Al terminar de leer “España” pensé en todos los sinónimos de loco y en las canciones de amor que salvan a un hombre del suicidio. Pensé en alucinógenos, en el delirio y el dolor, en la velocidad, en que los números son infinitos y en la mala suerte de vivir sin saber para qué. Pensé en todos esos días, esas noches enteras de borrachera y euforia, en ese ayer que ha quedado en nada. En ese miedo a vivir, a escribir un poema, en la juventud ciega y cobarde.
Le doy las gracias por consolarnos a los fracasados, a los muertos que se creen vivos, a todos los que somos inútiles para vivir esta vida de palabras y sentimientos prefabricados. Le doy las gracias por hablarnos de Luciano Gracia, poeta atormentado en vida y recompensado después de su muerte. Quiero creer que es verdad lo que cuenta. Quiero creer en ese maravilloso sueño aunque suceda en un lugar que no existe.
Pensé en esos poetas vagabundos que recorren los bares de nuestra ciudad con sus poemas escritos que regalan a cambio de una moneda. Del asco que la mayoría de la gente siente por ellos –vagos les llaman- y de cómo se marchan con las manos vacías pero con una sonrisa en la cara y justo antes de salir se paran en la puerta del bar y se tiran un sonoro pedo. Pensé en esos locos poetas, delirantes, de extraños versos y hermosas palabras. Del temblor ahogado que nos produce su extraña felicidad.
Pensé en los sobres sorpresa de la tómbola, paradeta ambulante de la suerte. En las tarjetas de rasca y gana de los supermercados y en ese mensaje que se repite siempre: Sigue jugando.

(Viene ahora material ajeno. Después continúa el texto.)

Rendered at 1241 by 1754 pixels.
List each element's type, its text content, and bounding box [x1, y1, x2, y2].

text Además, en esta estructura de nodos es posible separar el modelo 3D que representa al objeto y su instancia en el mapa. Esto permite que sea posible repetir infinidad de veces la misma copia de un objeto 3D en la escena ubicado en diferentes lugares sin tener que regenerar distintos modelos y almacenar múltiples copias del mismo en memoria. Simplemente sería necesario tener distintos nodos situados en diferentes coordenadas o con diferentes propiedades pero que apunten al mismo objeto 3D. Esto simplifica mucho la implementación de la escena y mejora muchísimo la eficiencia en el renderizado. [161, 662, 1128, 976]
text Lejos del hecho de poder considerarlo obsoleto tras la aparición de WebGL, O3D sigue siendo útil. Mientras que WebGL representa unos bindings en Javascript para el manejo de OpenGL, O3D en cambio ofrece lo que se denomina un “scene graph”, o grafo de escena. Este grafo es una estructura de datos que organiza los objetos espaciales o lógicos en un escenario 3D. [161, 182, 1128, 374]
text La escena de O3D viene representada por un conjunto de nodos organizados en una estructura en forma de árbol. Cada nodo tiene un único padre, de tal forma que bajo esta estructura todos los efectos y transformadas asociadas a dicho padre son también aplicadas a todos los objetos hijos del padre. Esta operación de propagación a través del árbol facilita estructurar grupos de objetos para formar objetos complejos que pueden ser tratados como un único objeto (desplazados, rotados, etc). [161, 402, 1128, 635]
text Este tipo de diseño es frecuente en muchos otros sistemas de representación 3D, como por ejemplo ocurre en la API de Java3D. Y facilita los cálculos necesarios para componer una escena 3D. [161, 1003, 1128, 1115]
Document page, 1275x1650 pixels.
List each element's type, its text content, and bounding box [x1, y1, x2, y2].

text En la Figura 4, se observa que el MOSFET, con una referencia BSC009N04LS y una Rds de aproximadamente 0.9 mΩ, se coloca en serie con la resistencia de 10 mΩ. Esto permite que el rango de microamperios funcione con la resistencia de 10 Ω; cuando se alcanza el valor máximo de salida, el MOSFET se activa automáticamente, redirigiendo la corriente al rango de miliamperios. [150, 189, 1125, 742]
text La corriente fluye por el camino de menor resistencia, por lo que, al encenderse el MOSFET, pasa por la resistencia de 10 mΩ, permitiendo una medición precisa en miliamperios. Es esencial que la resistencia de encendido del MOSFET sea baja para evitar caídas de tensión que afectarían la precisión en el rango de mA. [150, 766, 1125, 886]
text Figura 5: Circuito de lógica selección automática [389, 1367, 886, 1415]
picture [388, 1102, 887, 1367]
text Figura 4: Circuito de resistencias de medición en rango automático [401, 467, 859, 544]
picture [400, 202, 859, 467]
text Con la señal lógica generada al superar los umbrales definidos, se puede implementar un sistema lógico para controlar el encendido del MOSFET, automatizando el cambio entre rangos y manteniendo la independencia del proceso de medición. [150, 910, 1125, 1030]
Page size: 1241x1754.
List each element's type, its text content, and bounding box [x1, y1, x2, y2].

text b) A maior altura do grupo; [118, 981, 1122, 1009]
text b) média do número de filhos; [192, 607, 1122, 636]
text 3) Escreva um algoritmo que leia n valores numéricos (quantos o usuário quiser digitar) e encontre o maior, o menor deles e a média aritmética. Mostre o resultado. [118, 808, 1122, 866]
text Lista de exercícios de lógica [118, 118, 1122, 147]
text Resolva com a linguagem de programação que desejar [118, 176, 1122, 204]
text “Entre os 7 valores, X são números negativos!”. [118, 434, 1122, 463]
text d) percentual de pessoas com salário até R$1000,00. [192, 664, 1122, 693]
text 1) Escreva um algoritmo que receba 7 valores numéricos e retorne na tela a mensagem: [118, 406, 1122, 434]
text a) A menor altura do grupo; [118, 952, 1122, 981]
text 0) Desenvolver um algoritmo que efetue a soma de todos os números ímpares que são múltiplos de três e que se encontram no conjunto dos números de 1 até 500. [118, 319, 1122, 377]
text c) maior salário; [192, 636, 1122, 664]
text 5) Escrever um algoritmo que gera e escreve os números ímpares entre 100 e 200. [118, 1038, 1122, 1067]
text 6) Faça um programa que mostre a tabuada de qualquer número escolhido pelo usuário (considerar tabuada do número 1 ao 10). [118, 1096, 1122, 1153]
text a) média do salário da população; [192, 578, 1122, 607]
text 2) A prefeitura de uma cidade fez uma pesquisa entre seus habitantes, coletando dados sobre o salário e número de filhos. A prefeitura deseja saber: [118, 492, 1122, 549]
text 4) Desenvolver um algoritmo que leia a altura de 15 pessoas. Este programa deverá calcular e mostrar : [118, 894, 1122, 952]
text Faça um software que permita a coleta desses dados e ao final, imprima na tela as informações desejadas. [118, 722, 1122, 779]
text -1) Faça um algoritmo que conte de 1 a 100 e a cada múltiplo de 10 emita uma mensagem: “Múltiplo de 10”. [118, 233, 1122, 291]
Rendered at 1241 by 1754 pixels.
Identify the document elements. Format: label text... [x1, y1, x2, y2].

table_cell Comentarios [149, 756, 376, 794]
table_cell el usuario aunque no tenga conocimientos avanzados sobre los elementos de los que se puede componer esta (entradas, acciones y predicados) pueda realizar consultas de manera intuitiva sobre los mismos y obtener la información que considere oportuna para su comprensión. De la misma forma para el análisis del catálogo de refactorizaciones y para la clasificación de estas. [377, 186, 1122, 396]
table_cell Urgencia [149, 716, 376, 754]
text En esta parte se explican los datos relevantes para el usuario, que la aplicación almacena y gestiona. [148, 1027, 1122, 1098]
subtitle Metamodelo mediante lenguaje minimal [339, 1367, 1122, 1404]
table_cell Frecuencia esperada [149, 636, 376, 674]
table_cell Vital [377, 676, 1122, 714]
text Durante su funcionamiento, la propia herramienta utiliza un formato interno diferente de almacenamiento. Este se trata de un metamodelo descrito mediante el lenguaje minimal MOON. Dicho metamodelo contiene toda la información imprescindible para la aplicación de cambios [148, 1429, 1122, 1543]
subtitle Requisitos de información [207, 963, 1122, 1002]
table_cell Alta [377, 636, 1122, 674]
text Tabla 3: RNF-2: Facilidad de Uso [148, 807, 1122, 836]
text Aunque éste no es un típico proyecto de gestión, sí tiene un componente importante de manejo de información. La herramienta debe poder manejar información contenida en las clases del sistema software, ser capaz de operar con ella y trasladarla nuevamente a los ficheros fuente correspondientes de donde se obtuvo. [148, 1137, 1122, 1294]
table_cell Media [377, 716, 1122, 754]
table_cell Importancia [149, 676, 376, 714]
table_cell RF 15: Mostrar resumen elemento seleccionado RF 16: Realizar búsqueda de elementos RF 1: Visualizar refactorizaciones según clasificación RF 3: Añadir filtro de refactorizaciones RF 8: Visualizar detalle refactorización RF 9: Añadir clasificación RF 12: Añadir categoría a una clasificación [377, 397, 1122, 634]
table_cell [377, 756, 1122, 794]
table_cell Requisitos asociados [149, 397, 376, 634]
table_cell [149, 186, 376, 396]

Pensé en cómo nos apartábamos de los excéntricos y nos reíamos de los feos. Y ahora siento vergüenza. Pensé en lo ridículo que parecería hablándole a Manuel de experiencias vitales, viajes, lecturas y enseñándole mi álbum de fotos.
Quizás se apiadaría de mí y me hablaría de ese hermoso esplendor en la hierba que él conoce y de su historia de la literatura española contemporánea, de todos los cursis que se creen geniales y de los no-cursis que mueren duramente y no creen en la resurrección.
A todo el mundo no tiene porqué gustarle la literatura de Manuel Vilas. Leyendo a Manuel imagino a un hombre salir en pelotas a la calle y pasearse tranquilamente por los Porches de Galicia un domingo al mediodía, y le veo encogerse de hombros ante el asombro y el escándalo de la gente.
Voy a proponerles algo: ¿se imaginan poder escribir lo que les apetezca? ¿Escribir con total libertad y encontrar un editor que se lo publique? Parece fácil, pero no lo es. No se trata sólo de poner lo que te de la gana. Hay algo más. Y si no, hagan la prueba. Yo ya lo he hecho. Mientras Manuel es capaz de escribir “España” yo de lo único que soy capaz es de estar en mi casa con el culo pajarero y escribir folio y cuarto. Así es la vida.